How the Lottery Affects Society
The casting of lots for the allocation of property and even life chances has a long record in human history, including several examples from the Bible. But lotteries as a public source of revenue are much more recent, dating back to the fourteen-hundreds when they first became common in the Low Countries and England for the purpose of financing town fortifications and, later, for providing assistance to the poor.
During the late-twentieth century, when America was growing rapidly and its social safety net grew ever more elaborate, state legislators began to look for ways to raise revenue without the ire of voters who were increasingly resistant to any increase in taxes or reductions in services. Lotteries seemed like a good solution, since people voluntarily spend their own money to play and the proceeds are not technically a tax.
New Hampshire launched the modern era of state lotteries in 1964 and its success prompted other states to adopt them, most of them in the Northeast and Rust Belt. They did so as voters grew aware of the large amounts that could be won and as politicians came to see that they might get more money from the lottery than they would from raising taxes or cutting services.

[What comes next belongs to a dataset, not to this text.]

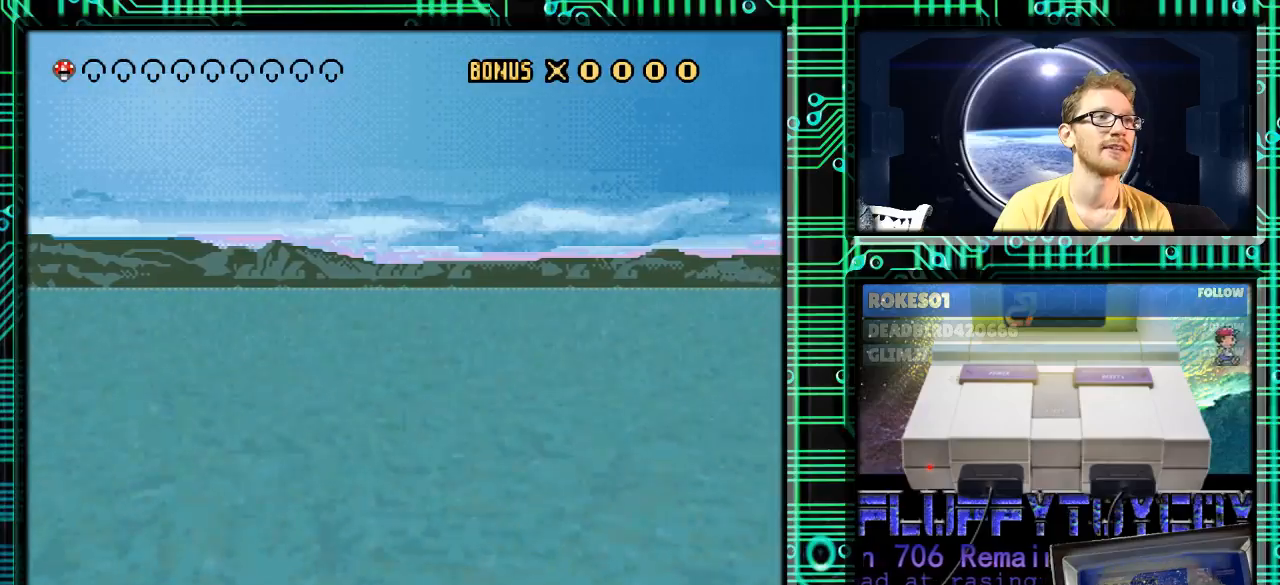
{"buttons": ["Y", "DPAD_RIGHT"], "events": []}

Lottery revenues expanded rapidly once they began, but have now plateaued and may even be declining in some states. To sustain their revenues, lotteries have turned to a variety of innovations, such as video poker and keno, and they spend heavily on advertising. But despite these efforts, there are real concerns about how the industry affects the general public and its effects on lower-income groups in particular.
The short story “The Lottery,” by Shirley Jackson, describes one of the ways in which lotteries can have profound societal impacts. Its setting is a small rural American village, where customs and traditions dominate the population. Although the characters in this setting have many differences, they all share a certain degree of iniquity and naiveté. In this sense, the short story is a warning about the pervasive nature of lotteries and their potential to produce devastating consequences.
A main theme in this short story is how naive and ignorant most of the participants in the lottery are. For example, Mrs. Delacroix, the winner of the top prize in the lotto, is very proud of her determination to win. She also has a quick temper, which is illustrated when she picks up a rock that has been thrown at her by a passing driver. Ultimately, the lottery has a major impact on the characters and on the lives of the inhabitants of this community. It is not only a source of wealth but also of guilt and sorrow.